A new report by a US government agency has found that temperatures in 2016 were the highest in 137 years of direct measurements, breaking the record for the third consecutive year.
The extreme temperatures were the result of both long-term global warming, and a strong El Niño event in the Pacific earlier in the year. Extreme El Niño events are themselves made more frequent by global warming.
The annual State of the Climate report is led by the National Oceanic and Atmospheric Administration (NOAA) and based on contributions from nearly 500 scientists from more than 60 countries around the world. It reflects tens of thousands of measurements from multiple independent datasets.
The report also found that greenhouse gas concentrations in the atmosphere, including carbon dioxide, methane, and nitrous oxide, all hit record levels in 2016. Greenhouse gases increase global temperatures by trapping outbound infrared light near the Earth’s surface.
The global atmospheric concentration of carbon dioxide for 2016 was 402.9 parts per million, the highest level in 800,000 years based on measurements and ice core records. The earliest fossil evidence for Homo sapiens (humans) is only 200,000 years old.
"The global warmth was associated with extensive drought, surpassing most years in the post-1950 record and strongly influenced by the El Niño. For any given month during 2016, 12% or more of global land was experiencing at least severe drought conditions, the longest such stretch in the record."
[right]- State of the Climate 2016[/right]
NOAA’s report came in the same week it was announced another US government agency, the Natural Resources Conservation Service (NRCS) was ordering staff not to use the phrase “climate change”. NOAA is part of the Department of Commerce, while NRCS is part of the Department of Agriculture.
The US government has also been purging information on climate change from government websites, causing scientists and hackers to create independent back-ups.
President Trump has repeatedly denied climate change, calling it a “hoax”, and has vowed to pull the US out of the 2015 Paris Climate Accord, under which states make voluntary commitments to reduce their greenhouse gas emissions.
Rising greenhouse gas levels are closely but not exclusively linked to the burning of the fossil fuels coal, oil and gas. Deforestation and some types of farming are among the other causes.
The latest assessment report by the UN’s Intergovernmental Panel on Climate Change, published in 2014, found that “continued emission of greenhouse gases will cause further warming and long-lasting changes in all components of the climate system, increasing the likelihood of severe, pervasive and irreversible impacts for people and ecosystems.”

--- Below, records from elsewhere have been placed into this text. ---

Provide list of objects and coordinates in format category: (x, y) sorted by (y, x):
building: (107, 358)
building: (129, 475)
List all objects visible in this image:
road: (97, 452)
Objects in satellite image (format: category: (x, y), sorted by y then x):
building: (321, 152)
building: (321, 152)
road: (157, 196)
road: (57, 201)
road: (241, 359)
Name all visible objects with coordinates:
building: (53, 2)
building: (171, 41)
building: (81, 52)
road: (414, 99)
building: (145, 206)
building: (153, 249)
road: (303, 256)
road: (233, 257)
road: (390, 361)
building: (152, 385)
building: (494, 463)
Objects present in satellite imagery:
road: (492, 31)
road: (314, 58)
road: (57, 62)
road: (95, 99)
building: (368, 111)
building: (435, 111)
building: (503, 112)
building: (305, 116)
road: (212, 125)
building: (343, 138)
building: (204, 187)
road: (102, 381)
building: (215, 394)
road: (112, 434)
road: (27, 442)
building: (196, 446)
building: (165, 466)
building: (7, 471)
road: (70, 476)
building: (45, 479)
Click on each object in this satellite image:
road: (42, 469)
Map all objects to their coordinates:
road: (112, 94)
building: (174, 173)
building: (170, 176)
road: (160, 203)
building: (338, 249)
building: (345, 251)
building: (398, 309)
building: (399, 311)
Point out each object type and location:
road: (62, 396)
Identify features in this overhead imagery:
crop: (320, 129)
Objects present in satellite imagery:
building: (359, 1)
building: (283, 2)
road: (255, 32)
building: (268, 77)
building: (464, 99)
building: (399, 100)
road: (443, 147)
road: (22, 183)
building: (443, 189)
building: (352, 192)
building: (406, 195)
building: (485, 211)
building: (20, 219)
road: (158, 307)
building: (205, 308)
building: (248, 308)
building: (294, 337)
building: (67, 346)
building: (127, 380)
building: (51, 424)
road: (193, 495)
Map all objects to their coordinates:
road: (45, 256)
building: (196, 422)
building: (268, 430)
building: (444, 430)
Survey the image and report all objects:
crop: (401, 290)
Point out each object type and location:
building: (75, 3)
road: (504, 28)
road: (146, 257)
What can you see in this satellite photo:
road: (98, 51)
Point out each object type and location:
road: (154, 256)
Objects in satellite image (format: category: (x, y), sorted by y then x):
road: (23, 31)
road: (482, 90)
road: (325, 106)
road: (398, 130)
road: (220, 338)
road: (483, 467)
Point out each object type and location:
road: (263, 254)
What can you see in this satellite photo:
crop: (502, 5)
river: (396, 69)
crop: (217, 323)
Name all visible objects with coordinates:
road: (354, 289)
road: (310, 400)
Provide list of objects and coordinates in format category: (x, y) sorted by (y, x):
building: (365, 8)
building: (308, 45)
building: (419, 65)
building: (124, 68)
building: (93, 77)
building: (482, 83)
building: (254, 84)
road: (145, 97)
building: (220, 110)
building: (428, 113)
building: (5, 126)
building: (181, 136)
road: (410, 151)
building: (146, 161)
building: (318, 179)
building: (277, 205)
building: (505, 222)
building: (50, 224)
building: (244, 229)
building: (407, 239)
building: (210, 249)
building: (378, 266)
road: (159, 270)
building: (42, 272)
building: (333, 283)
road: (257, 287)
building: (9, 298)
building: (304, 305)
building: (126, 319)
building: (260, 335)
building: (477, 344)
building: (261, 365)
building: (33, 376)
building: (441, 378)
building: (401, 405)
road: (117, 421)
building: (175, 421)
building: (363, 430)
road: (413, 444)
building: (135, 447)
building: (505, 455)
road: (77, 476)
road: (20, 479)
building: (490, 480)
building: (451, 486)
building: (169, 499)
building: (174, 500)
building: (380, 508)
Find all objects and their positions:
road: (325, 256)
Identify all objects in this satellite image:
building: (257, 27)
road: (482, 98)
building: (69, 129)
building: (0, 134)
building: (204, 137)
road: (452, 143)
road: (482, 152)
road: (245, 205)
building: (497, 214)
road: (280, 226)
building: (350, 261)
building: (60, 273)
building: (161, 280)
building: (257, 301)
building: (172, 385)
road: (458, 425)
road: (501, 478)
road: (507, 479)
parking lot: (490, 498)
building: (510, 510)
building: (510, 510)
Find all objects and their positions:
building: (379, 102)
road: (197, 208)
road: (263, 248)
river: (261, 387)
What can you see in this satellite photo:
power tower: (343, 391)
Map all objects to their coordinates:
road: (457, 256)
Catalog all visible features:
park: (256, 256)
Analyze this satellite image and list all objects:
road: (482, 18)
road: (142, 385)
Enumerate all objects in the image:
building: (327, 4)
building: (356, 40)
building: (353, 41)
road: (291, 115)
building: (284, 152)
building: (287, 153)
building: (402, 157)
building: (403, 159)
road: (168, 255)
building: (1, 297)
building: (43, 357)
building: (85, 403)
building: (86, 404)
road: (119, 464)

Research by the Carbon Tracker Initiative suggests that 80% of the world’s fossil fuel reserves will need to go unburned to keep climate change below dangerous levels.
The fossil fuel industry is vast, with nearly 1,500 publicly listed firms with a combined market capitalisation of $4.65 trillion as of 2014.
This close connection between economic interests and greenhouse gas emissions has previously been described by Jason W Moore, a world-ecologist at Binghamton University, as the atmosphere being "put to work as capital’s unpaid garbage man."